Codeyoung is also in talks with K-12 schools to help build their coding curriculum as mandated by the National Education Policy 2020.

The new educational reforms require schools to initiate coding classes for students from Class 6 onwards to build analytical thinking at a young age. 


“Schools are still trying to understand what model they should adopt, and we plan to reach out to them to gain a bigger audience,” Shailendra reveals.

Funding and market opportunity 

In September 2020, Codeyoung raised $400,000 in a seed round from US-based Guild Capital. It plans to use the funds to scale up in international markets, and strengthen its research, technology, and product teams.


Rupika Taneja, Co-founder, Codeyoung, stated,

“We started our journey by making programmes in coding as a way to impart necessary skills to school kids in an enjoyable and engaging way. The funding will help us in reaching out to more students and launching more programmes aligned with our vision.”

Apoorv Gautam, India Head and COO, Guild Capital, added, “We believe coding will be as important as any other language skill in the coming days, and introducing such courses at an early age will be crucial.”

robotics

Coding for kids is already a $14 billion market in India

Coding for kids received an enormous boost this year from primarily two events: NEP 2020, and BYJU’S buying out WhiteHat Jr for a whopping $300 million. Suddenly, coding became the hottest segment of edtech in India


The coding for kids market is worth $14 billion already, as per industry estimates.

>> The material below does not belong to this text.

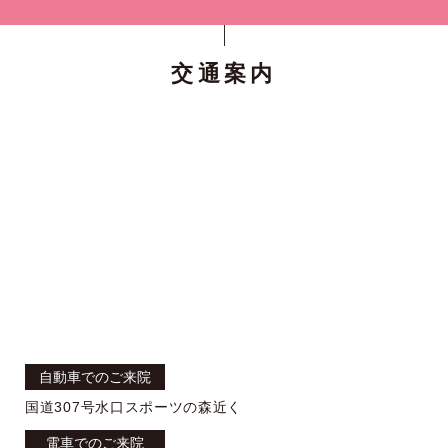
交通案内
自動車でのご来院
国道307号水口スポーツの森近く
電車でのご来院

Codeyoung operates in this increasingly cluttered segment with the likes of Tekie, Codingal, Coding Ninjas, Codevidhya, Dcoder, Tinker Coders, CodeMonkey, LeapLearner, Tinkerly, Masai School, etc. 

Even generalist edtech platforms like Toppr and Vedantu are now offering live coding classes. Hence, differentiation is the USP.


Shailendra sums up Codeyoung’s vision by saying, “In edtech, there's not much focus on academics. We want to change that. Ultimately, we’re an education company; tech is just one part of it. And our biggest opportunity is that coding is becoming more formalised in India’s education system.”